Assigned task
Take the lines below beginning at the line that has "right elbow: (402, 374)" and stopping after the line that has "right hip: (707, 382)", and print them exactly as they are, with no other lines.

Saved data entries:
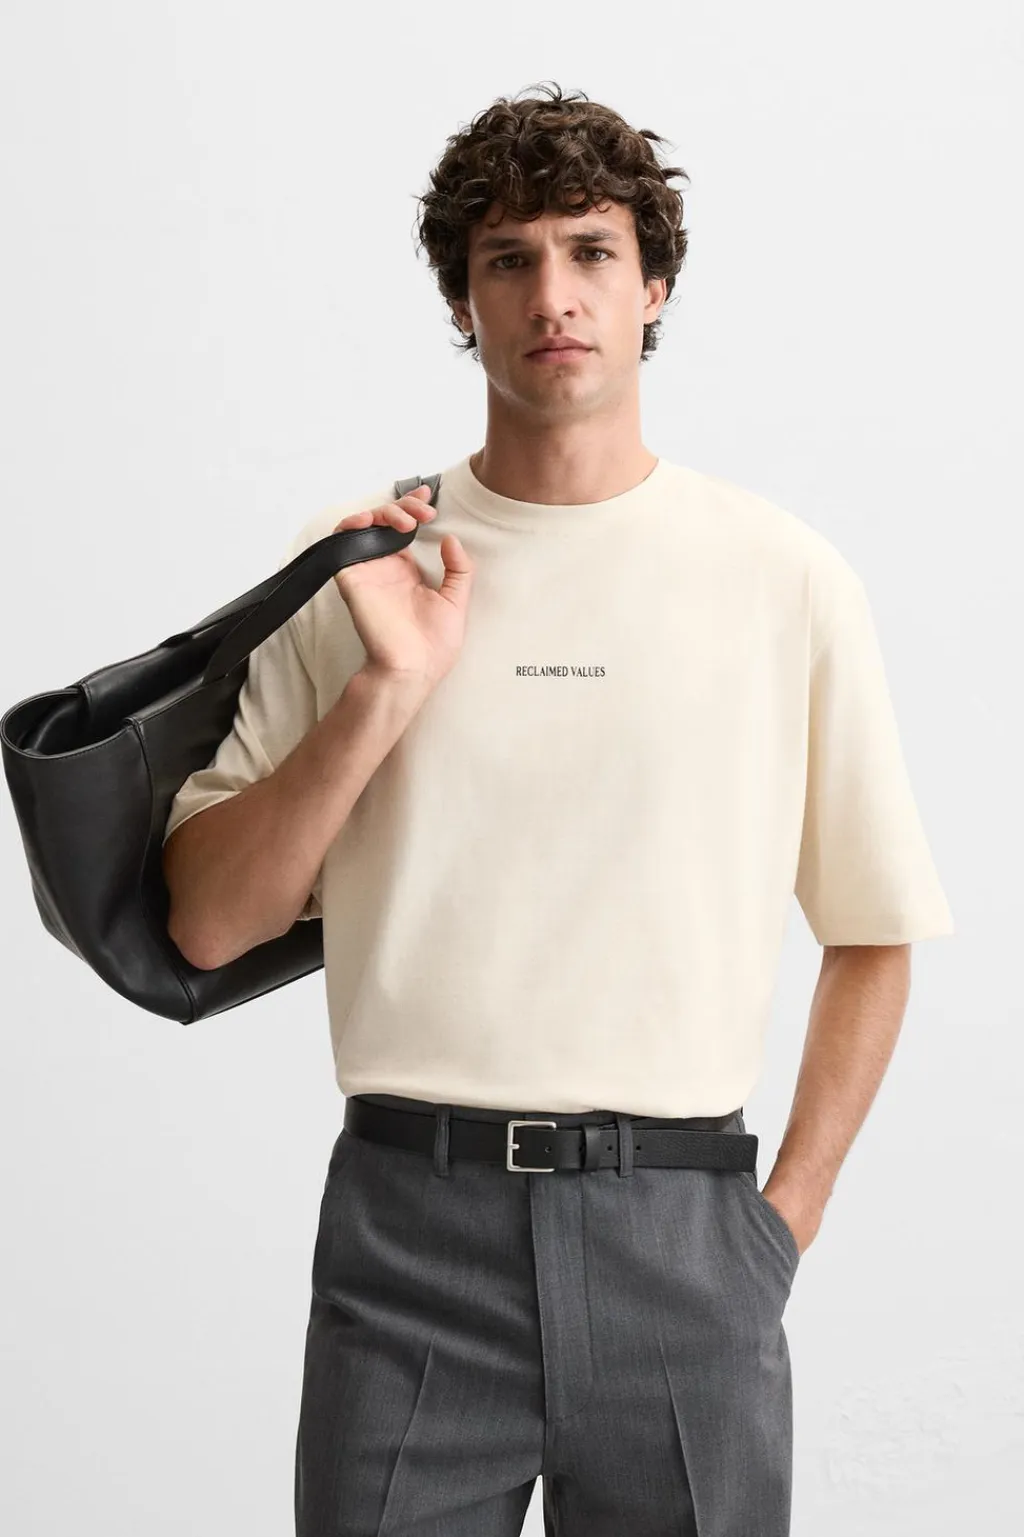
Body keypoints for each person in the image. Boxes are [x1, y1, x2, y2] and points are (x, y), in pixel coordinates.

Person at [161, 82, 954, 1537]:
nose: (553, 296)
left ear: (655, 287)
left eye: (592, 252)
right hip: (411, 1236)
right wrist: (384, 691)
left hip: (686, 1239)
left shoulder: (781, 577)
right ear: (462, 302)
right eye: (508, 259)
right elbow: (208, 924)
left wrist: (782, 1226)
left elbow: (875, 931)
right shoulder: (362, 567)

* * *

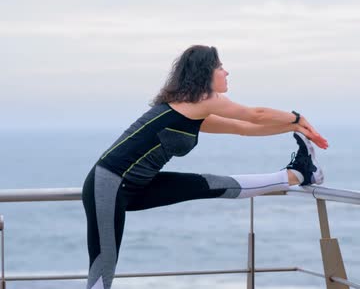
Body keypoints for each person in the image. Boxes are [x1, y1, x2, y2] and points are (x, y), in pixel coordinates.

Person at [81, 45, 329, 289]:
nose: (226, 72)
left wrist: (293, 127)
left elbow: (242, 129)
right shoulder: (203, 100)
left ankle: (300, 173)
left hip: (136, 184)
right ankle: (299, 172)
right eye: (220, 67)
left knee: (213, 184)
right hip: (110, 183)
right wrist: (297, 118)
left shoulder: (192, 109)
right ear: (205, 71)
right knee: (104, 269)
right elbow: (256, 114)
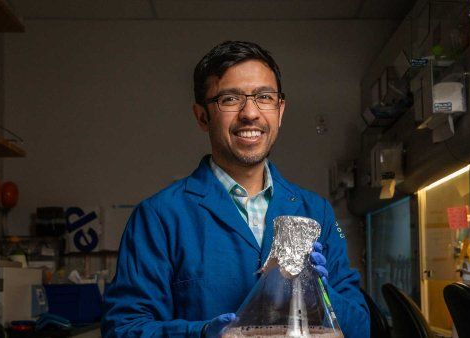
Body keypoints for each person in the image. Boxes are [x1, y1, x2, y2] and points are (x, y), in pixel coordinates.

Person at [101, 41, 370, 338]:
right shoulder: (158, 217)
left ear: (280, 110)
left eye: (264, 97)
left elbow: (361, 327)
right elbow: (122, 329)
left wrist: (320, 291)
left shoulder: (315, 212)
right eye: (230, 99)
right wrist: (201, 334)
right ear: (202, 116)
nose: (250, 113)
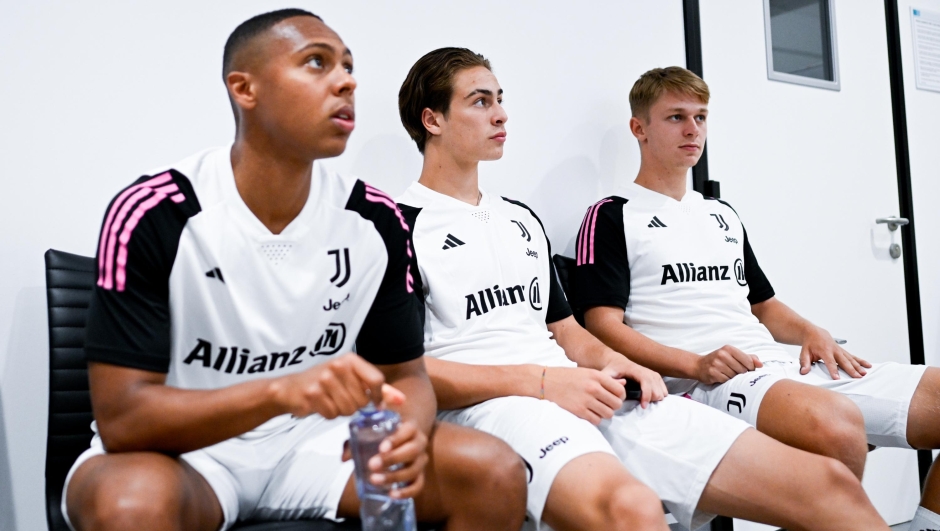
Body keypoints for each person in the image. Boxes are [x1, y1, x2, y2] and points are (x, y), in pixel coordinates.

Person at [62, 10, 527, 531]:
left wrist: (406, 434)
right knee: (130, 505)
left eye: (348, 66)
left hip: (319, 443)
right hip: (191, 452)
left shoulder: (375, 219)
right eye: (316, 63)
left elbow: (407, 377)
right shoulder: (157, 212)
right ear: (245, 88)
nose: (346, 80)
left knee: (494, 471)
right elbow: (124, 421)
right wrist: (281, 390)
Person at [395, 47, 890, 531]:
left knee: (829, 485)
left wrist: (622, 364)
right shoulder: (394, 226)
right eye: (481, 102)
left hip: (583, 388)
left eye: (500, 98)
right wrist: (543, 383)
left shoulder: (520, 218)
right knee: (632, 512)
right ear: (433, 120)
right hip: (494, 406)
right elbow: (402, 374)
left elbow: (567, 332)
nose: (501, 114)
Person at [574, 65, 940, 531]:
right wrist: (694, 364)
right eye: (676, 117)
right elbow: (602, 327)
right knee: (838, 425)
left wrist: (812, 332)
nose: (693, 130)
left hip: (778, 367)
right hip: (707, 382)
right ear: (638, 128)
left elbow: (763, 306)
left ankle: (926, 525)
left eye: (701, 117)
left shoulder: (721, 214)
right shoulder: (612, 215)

==

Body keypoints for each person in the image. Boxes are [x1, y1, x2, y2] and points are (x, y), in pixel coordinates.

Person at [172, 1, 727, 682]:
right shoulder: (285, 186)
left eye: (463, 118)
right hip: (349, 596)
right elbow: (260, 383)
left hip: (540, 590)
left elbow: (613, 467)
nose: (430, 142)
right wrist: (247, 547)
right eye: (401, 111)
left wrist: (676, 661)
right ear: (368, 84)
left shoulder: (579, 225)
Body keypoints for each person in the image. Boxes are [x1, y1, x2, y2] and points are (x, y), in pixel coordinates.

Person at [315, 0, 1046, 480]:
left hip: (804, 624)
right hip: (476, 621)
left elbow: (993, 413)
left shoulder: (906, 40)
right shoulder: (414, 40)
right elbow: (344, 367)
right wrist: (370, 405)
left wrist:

Task answer
right elbow: (402, 374)
left elbow: (567, 332)
nose: (501, 114)
Person at [574, 65, 940, 531]:
right wrist: (694, 364)
right eye: (676, 117)
right elbow: (602, 327)
right knee: (838, 425)
left wrist: (812, 332)
nose: (693, 130)
left hip: (778, 367)
right hip: (707, 382)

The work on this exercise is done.